Einmal die Woche, jeden Donnerstag von 12.45 bis 15.00 Uhr kommen die Kinder in die Ecke. „Das ist für unsere Schüler ganz schön anstrengend, wenn man vorher schon fünf Stunden Unterricht hatte“, weiß Schoeleh Djannesari. Dass die Jungen und Mädchen trotzdem mit viel Spaß bei der Sache sind, fällt uns sofort auf. An den Wänden hängen Bilder von selbstgebastelten Masken, Clowns und Bäumen. Auf allen Bildern lachen die Kinder nicht nur für die Kamera. Überhaupt wird die Sprache hier sehr spielerisch mit vielen bunten Bildern und kindgerechten Methoden vermittelt. „Einiges von dem Material haben wir von der BI bekommen“, erklärt uns Frau Djannesari, „aber vieles haben wir auch selbst zusammengestellt.“ „Und dank der Küchenzeile hier in der Ecke, können wir den Unterricht manchmal mit Kochen und Backen auflockern“, ergänzt ihre Kollegin.

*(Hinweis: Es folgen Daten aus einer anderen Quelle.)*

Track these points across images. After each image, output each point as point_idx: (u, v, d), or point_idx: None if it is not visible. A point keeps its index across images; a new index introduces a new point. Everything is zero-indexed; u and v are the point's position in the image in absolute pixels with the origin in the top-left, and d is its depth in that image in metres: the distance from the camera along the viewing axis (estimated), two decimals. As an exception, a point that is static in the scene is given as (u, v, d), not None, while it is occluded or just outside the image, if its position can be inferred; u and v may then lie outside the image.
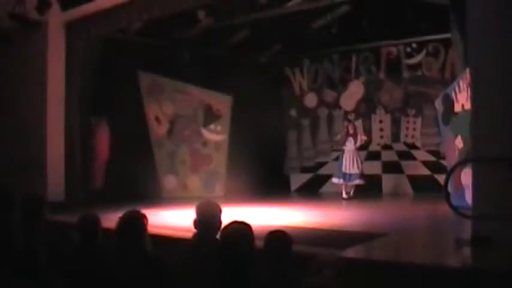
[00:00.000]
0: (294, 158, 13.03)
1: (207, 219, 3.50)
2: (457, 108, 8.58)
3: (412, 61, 11.34)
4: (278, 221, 7.17)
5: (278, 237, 3.24)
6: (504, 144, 4.64)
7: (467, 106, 7.63)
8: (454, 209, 5.13)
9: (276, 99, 12.86)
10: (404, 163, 11.38)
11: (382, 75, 11.79)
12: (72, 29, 9.30)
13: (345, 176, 10.23)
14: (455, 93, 8.64)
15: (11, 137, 9.26)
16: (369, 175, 11.67)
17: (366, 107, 12.01)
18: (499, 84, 4.75)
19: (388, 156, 11.59)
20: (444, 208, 5.75)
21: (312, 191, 12.27)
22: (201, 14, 9.00)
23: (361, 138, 10.55)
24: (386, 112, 11.72)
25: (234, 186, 11.35)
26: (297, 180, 12.85)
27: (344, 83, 12.36)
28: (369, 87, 11.97)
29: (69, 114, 9.42)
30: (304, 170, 12.81)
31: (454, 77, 9.53)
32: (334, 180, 10.48)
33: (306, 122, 12.92)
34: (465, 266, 4.14)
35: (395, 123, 11.62)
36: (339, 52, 12.25)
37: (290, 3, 9.01)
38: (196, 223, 3.55)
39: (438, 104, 9.56)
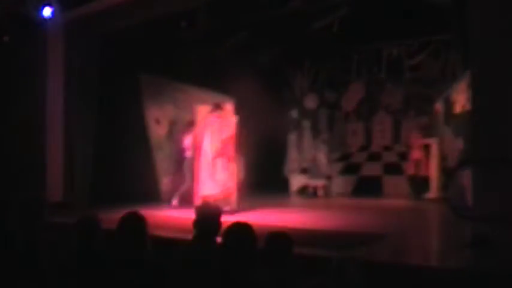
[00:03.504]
0: (294, 159, 13.02)
1: (207, 221, 3.51)
2: (458, 109, 8.59)
3: (413, 62, 11.33)
4: (278, 222, 7.16)
5: (279, 238, 3.24)
6: (504, 145, 4.64)
7: (468, 107, 7.63)
8: (454, 209, 5.14)
9: (277, 100, 12.86)
10: (404, 164, 11.37)
11: (383, 76, 11.78)
12: (72, 29, 9.30)
13: None
14: (456, 94, 8.64)
15: (11, 138, 9.26)
16: (369, 176, 11.72)
17: (367, 108, 12.01)
18: (499, 84, 4.75)
19: (388, 157, 11.58)
20: (444, 209, 5.76)
21: (312, 191, 12.26)
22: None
23: None
24: (387, 113, 11.71)
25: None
26: (297, 181, 12.85)
27: (345, 84, 12.36)
28: (369, 88, 11.97)
29: (69, 115, 9.42)
30: (304, 171, 12.81)
31: (454, 78, 9.53)
32: None
33: (306, 123, 12.92)
34: (465, 267, 4.13)
35: (396, 124, 11.61)
36: (339, 53, 12.24)
37: (290, 4, 9.01)
38: (196, 224, 3.55)
39: (439, 104, 9.58)
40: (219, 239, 3.13)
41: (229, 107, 8.81)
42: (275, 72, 12.77)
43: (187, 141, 9.73)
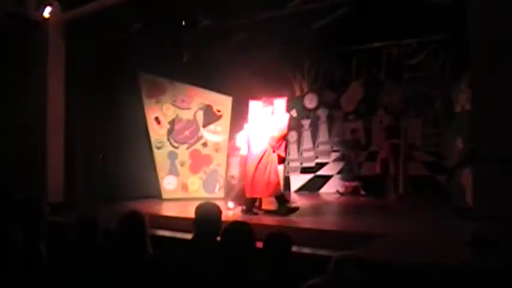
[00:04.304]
0: (294, 158, 13.02)
1: (207, 220, 3.50)
2: (457, 108, 8.59)
3: (413, 62, 11.33)
4: (278, 221, 7.16)
5: (278, 238, 3.25)
6: (503, 145, 4.64)
7: (467, 106, 7.64)
8: (454, 209, 5.14)
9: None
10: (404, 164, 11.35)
11: (382, 76, 11.78)
12: (72, 29, 9.30)
13: None
14: (456, 94, 8.65)
15: (11, 137, 9.26)
16: (369, 175, 11.71)
17: (366, 108, 12.00)
18: (499, 84, 4.75)
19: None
20: (444, 208, 5.76)
21: (312, 191, 12.27)
22: (201, 14, 8.99)
23: None
24: (387, 113, 11.70)
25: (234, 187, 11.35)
26: (297, 180, 12.85)
27: (344, 84, 12.35)
28: (369, 88, 11.96)
29: (69, 114, 9.42)
30: (304, 170, 12.81)
31: (454, 78, 9.53)
32: None
33: (306, 123, 12.92)
34: (465, 267, 4.13)
35: (396, 124, 11.59)
36: (339, 53, 12.24)
37: (290, 4, 9.01)
38: (196, 224, 3.55)
39: (438, 104, 9.58)
40: (219, 239, 3.13)
41: (281, 102, 8.31)
42: (275, 72, 12.75)
43: (240, 138, 9.44)
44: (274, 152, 7.81)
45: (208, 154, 11.25)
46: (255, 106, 8.63)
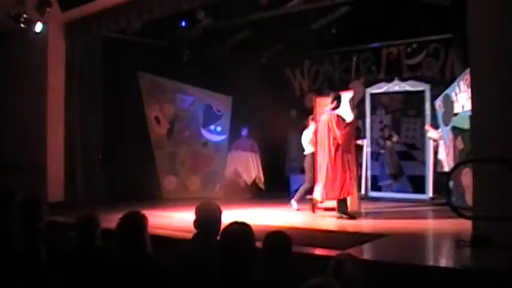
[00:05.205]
0: (294, 158, 13.00)
1: (207, 220, 3.50)
2: (457, 108, 8.59)
3: (413, 61, 11.32)
4: (278, 221, 7.17)
5: (277, 237, 3.24)
6: (504, 145, 4.64)
7: (467, 106, 7.63)
8: (454, 209, 5.14)
9: (276, 99, 12.85)
10: (404, 163, 11.36)
11: (382, 75, 11.77)
12: (72, 29, 9.30)
13: None
14: (456, 94, 8.65)
15: (11, 137, 9.26)
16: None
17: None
18: (499, 84, 4.75)
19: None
20: (444, 209, 5.76)
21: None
22: (201, 14, 9.00)
23: None
24: (387, 112, 11.69)
25: (234, 187, 11.36)
26: (297, 181, 12.82)
27: (344, 84, 12.34)
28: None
29: (69, 114, 9.42)
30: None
31: (454, 77, 9.53)
32: None
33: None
34: (465, 267, 4.14)
35: (396, 124, 11.60)
36: (339, 52, 12.23)
37: (290, 4, 9.01)
38: (196, 224, 3.55)
39: (438, 104, 9.57)
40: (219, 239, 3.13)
41: (347, 95, 8.02)
42: (275, 71, 12.76)
43: (306, 136, 9.10)
44: (343, 151, 7.40)
45: (208, 154, 11.25)
46: (320, 101, 8.29)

Sprachkurse und Interkulturelles gehören für Djannesari schon lange zum „täglichen Brot“. Auch in der Erwachsenenbildung gibt sie Kurse im Rahmen von „Deutsch als Zweitsprache (DAZ)“ und „Deutsch als Fremdsprache (DAF)“ „Ich bin gefühlte 500 Jahre Dolmetscherin und habe lange für das italienische Konsulat in Köln und hier in Krefeld als Förderlehrerin speziell für italienische Kinder gearbeitet“, erzählt sie lächelnd. Die gebürtige Iranerin hat Islamwissenschaften, Semitistik (semitische Sprachen und Kultur) und einige Semester Pädagogik studiert. Trotz ihres akademischen Backgrounds geht Schoeleh Djannesari ihre Aufgaben sehr praktisch und unkonventionell an: „Wenn man Menschen mit so verschiedenen Voraussetzungen etwas beibringen will kann man nicht stur nach Lehrplänen vorgehen, da muss man kreativ sein und vor allem mit viel Empathie auf die unterschiedlichen kulturellen Hintergründe eingehen“, berichtet sie.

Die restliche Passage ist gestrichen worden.